PowerShell script is blocked
- Run:
Set-ExecutionPolicy -Scope CurrentUser RemoteSignedand try again.
Compatibility
| Component | Version |
|---|---|
| JupyterLab | 4.0+ |
| Python | 3.10+ |
| Jupyter Server | 2.x |
| Ollama | Any recent version |
Supported model families
| Family | Example models |
|---|---|
| DeepSeek Coder | deepseek-coder:6.7b, deepseek-coder:33b |
| Codestral | codestral |
| CodeLlama | codellama:7b, codellama:13b |
| StarCoder2 | starcoder2:3b, starcoder2:7b |
| Qwen2.5-Coder | qwen2.5-coder:7b |
| CellSense-FIM | cellsense-fim-0.5b, cellsense-fim-1.5b, cellsense-fim-3b, cellsense-fim-7b |
| Generic FIM | Any FIM model not listed above |
| OpenAI compatible | gpt-4o-mini, vLLM-served models, LM Studio, etc. |
Contributing
Contributions are welcome. Please open an issue before submitting a pull request for significant changes.
- Fork the repository
- Create a feature branch:
git checkout -b feature/my-feature - Commit your changes and open a pull request against
master
For bug reports and feature requests, use the issue tracker.
Inspirations
Fill-In-Middle (FIM) — Bavarian et al., OpenAI, 2022. The foundational technique CellSense uses to structure every prompt: the model is given a prefix and a suffix and asked to generate the text that belongs in between, rather than simply continuing from the end of a document.

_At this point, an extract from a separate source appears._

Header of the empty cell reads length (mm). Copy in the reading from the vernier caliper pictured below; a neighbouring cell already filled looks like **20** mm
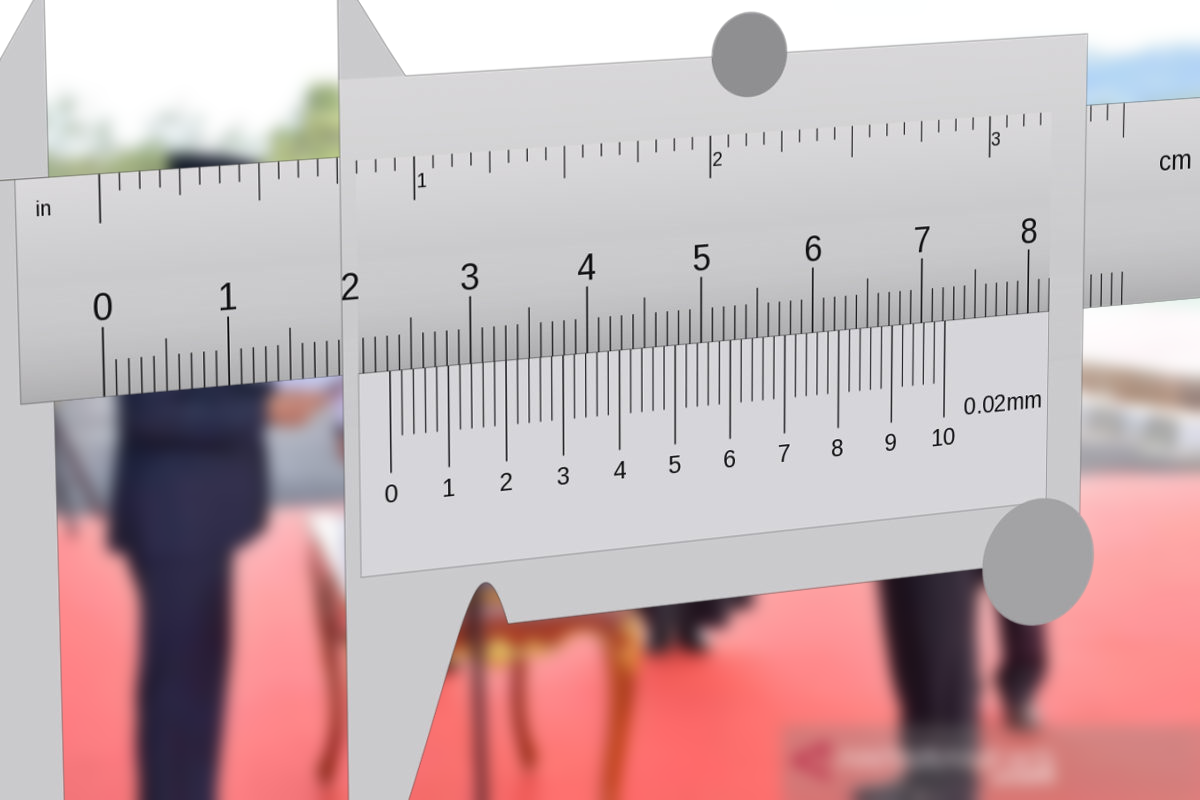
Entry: **23.2** mm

StarCoder — Li et al., 2023. StarCoder popularised open, openly licensed FIM-capable code models and established the <fim_prefix> / <fim_suffix> / <fim_middle> token conventions that CellSense's prompt templates are built around.
JupyterLab — CellSense is built directly on JupyterLab 4's IInlineCompletionProvider API for ghost-text suggestions and the jupyter_server extension system for server-side request handling. None of this required patching JupyterLab internals — both are stable, public extension points.
Related projects
If you are looking for a chat-based AI coding assistant for JupyterLab rather than inline completions, NotebookIntelligence is an awesome tool. CellSense focuses exclusively on rich context based ghost-text completion; the two tools are complementary.
License
CellSense is licensed under the GNU General Public License v3.0.